Washington D.C. Attorney General Karl A. Racine is pushing to strengthen the data breach notification laws for D.C. residents. If protected health information (PHI) is released without their knowledge, Attorney General Racine wants his residents notified more quickly and he wants to expand the circumstances when patients must be notified under the HIPAA breach notification rule.
On March 21, 2019, A.G. Racine introduced the Security Breach Protection Amendment Act, which expands the reasons for companies to send out a breach notification to their consumers in the event of a data breach.
The current D.C. data breach notification law only requires businesses to send out a breach notification if Social Security numbers, credit or debit card numbers, and/or driver’s license numbers are exposed. With Racine’s proposed amendment, the law would expand to personal information such as taxpayer ID numbers, genetic information, passport numbers, health insurance information, biometric information, and DNA profiles.
Other than his own residents in mind, Attorney General Racine commented that the main reason for his push on this amendment is to prevent breaches similar to the Equifax breach and to further protect state residents. The Equifax breach affected 143 individuals globally and 350,000 of D.C.’s own residents.
The Security Breach Protection Amendment Act expands to other areas as well. The act requires companies in the D.C. area to implement safeguards to protect the personal information of residents that they either handle, own, collect, license, or possess. The act also requires these companies to explain what information was breached, and also states that the companies must offer a security freeze on the consumers’ accounts for free if the consumer elects to use this option. Minimally, the company must explain what steps are necessary to protect the consumer’s identity moving forward.

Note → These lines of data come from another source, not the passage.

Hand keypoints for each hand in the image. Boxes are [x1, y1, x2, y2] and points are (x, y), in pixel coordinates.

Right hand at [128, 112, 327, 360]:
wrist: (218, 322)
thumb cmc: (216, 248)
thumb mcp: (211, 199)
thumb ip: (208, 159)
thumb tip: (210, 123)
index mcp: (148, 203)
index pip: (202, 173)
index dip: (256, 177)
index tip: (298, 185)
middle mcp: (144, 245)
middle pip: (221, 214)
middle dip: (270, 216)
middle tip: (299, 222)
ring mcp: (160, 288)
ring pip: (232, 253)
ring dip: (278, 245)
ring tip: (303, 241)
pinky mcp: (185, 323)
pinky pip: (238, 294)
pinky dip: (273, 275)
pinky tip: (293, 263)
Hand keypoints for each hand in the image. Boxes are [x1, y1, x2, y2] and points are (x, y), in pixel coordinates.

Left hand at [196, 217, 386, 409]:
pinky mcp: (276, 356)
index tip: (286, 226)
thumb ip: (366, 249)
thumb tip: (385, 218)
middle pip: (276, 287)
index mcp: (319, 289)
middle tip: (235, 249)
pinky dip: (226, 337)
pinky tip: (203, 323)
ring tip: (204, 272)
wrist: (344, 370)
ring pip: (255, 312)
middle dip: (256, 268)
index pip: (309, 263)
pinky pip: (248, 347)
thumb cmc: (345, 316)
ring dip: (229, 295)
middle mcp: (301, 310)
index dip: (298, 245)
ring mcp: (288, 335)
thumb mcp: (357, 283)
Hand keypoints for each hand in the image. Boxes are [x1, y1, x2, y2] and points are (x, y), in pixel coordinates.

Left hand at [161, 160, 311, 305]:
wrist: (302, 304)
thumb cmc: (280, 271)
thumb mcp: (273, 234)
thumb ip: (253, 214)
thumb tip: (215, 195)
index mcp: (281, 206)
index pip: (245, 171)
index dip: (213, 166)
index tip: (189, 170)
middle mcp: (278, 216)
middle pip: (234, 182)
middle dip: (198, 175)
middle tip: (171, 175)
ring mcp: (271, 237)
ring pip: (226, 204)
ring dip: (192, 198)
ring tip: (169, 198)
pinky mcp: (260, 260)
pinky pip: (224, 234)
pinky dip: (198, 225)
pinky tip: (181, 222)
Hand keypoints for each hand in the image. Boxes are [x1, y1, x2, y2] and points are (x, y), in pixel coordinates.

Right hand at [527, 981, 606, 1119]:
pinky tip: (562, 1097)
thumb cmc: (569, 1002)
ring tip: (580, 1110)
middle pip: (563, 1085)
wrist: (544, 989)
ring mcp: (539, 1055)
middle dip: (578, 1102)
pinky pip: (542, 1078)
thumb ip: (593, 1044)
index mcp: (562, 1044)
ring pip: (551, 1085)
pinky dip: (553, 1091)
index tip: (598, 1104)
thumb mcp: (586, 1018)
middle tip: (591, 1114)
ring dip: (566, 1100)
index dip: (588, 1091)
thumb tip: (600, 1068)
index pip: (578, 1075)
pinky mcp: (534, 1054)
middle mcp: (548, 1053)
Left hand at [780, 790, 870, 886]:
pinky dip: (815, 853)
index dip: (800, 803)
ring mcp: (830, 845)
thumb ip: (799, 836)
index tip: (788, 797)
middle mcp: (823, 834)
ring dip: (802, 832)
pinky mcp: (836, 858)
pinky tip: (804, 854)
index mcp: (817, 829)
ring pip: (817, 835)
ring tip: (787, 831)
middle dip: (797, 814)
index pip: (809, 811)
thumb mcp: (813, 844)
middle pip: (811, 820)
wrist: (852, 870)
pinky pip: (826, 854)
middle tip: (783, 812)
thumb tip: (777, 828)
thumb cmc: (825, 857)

If consumers’ Social Security numbers are breached, there is different protocol that is written into the Act. Companies are required to offer a minimum of two years membership to an identity theft protection service at no cost to the consumer. The D.C. Attorney General would also be required to be notified of the breach, however there is no timetable for that notification listed in the Act.
Attorney General Racine attempted to pass a similar bill in 2017, however it did not pass the D.C. Council and was therefore denied. This new bill is required to be approved by the Mayor and D.C. Council, and if it passes these offices, it will be sent to Congress for further approval within a 30 day time period. Racine’s updated bill looks to help D.C. residents and their PHI, and although this will help protect private information, businesses may see this having negative impacts. Businesses that operate in multiple states need to be cognizant of each state law, as multiple states have passed individual security breach protection laws over the past few months. Each state has different perspectives of the definition of personal information, and businesses will need to brush up on their legal knowledge moving forward.